A nova lei é uma vitória do forte lobby dos pequenos produtores rurais europeus, que também rejeitam o acordo comercial Mercosul-UE, por não serem capazes de resistir à concorrência de Brasil e Argentina.

Com base nela, tentarão barrar importações de alimentos brasileiros. O contencioso diplomático com a Europa também sofrerá as consequências das declarações desastradas de Lula sobre a guerra na Ucrânia.

PROTECIONISMO

Embora a legislação europeia tenha um teor protecionista, suas exigências oferecem uma oportunidade para o Brasil institucionalizar o combate ao desmatamento ilegal. É conhecido o modelo predatório com que o Brasil tem transformado bordas da Amazônia em áreas produtivas. Primeiro, vem a motosserra, depois o gado, por fim campos de soja.

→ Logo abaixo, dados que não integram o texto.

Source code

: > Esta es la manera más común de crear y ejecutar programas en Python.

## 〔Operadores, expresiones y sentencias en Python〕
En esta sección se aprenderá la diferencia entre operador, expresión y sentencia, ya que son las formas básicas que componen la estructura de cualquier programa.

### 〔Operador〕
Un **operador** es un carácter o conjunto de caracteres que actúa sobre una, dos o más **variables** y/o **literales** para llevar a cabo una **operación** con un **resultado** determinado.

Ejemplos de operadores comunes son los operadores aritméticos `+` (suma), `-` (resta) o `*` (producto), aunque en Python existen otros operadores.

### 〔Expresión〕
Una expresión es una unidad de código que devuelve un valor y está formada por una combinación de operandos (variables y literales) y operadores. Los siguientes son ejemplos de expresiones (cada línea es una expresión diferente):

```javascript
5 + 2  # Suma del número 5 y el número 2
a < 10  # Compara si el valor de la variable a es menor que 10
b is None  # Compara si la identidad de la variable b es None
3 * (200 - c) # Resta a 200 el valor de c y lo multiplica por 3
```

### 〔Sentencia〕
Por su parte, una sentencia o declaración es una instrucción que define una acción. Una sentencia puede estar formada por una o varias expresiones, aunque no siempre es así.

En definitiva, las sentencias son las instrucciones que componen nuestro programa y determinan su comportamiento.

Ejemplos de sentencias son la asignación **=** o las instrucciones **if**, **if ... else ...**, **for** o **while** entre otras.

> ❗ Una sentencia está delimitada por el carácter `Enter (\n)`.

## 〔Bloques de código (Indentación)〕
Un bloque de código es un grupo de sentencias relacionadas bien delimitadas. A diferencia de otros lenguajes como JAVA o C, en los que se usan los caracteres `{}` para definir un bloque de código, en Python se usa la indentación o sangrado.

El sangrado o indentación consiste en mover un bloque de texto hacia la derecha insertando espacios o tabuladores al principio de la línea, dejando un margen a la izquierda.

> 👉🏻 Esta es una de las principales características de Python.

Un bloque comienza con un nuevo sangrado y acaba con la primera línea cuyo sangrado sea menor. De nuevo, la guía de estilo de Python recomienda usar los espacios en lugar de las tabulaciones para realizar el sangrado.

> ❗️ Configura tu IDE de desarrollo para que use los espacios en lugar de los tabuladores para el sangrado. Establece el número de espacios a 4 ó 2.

Há vários anos, porém, produtores rurais dispõem de técnicas para aumentar a produtividade sem derrubar a floresta. Há também tecnologia para rastreamento dos produtos oriundos de áreas livres de desmatamento. Precisam ser ampliadas as experiências bem-sucedidas de certificação de carne para exportação.

Outro trabalho fundamental é a reativação da fiscalização do Ministério do Meio Ambiente, esvaziada na gestão Bolsonaro, para punir os produtores rurais que trabalham na ilegalidade. Evitar a destruição da Amazônia, do Cerrado ou da Mata Atlântica precisa ser uma política de Estado.